YOUR GOAL: Reproduce the text of every page in the listing below word for word, keeping each line as it appears. Leave the pictures out of your answer.

PROVIDED ENTRIES:
Start of Block

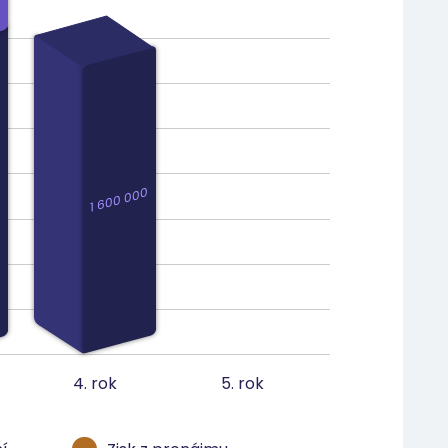
0
1 600 000
1 600 000
4. rok
5. rok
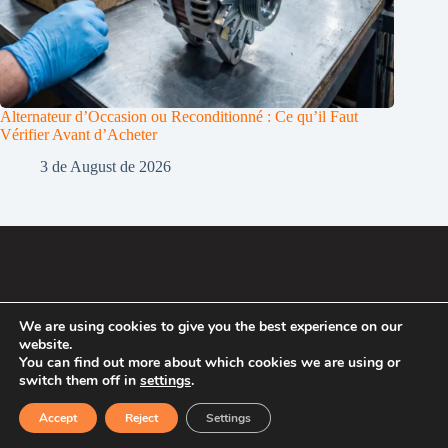
Alternateur d’Occasion ou Reconditionné : Ce qu’il Faut
Vérifier Avant d’Acheter
3 de August de 2026
Liens
We are using cookies to give you the best experience on our
Politique de Confidentialité
website.
Politique de Cookies
You can find out more about which cookies we are using or
2007 - 2026 ®
switch them off in
settings
.
Recafacil S.L.
Accept
Reject
Settings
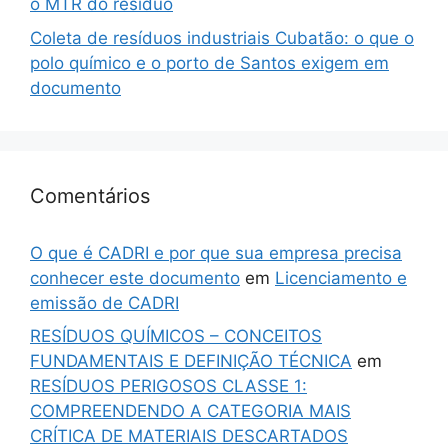
o MTR do resíduo
Coleta de resíduos industriais Cubatão: o que o
polo químico e o porto de Santos exigem em
documento
Comentários
O que é CADRI e por que sua empresa precisa
conhecer este documento
em
Licenciamento e
emissão de CADRI
RESÍDUOS QUÍMICOS – CONCEITOS
FUNDAMENTAIS E DEFINIÇÃO TÉCNICA
em
RESÍDUOS PERIGOSOS CLASSE 1:
COMPREENDENDO A CATEGORIA MAIS
CRÍTICA DE MATERIAIS DESCARTADOS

End of Block

TASK ANSWER:
0
1 600 000
1 600 000
4. rok
5. rok
Alternateur d’Occasion ou Reconditionné : Ce qu’il Faut
Vérifier Avant d’Acheter
3 de August de 2026
Liens
We are using cookies to give you the best experience on our
Politique de Confidentialité
website.
Politique de Cookies
You can find out more about which cookies we are using or
2007 - 2026 ®
switch them off in
settings
.
Recafacil S.L.
Accept
Reject
Settings
o MTR do resíduo
Coleta de resíduos industriais Cubatão: o que o
polo químico e o porto de Santos exigem em
documento
Comentários
O que é CADRI e por que sua empresa precisa
conhecer este documento
em
Licenciamento e
emissão de CADRI
RESÍDUOS QUÍMICOS – CONCEITOS
FUNDAMENTAIS E DEFINIÇÃO TÉCNICA
em
RESÍDUOS PERIGOSOS CLASSE 1:
COMPREENDENDO A CATEGORIA MAIS
CRÍTICA DE MATERIAIS DESCARTADOS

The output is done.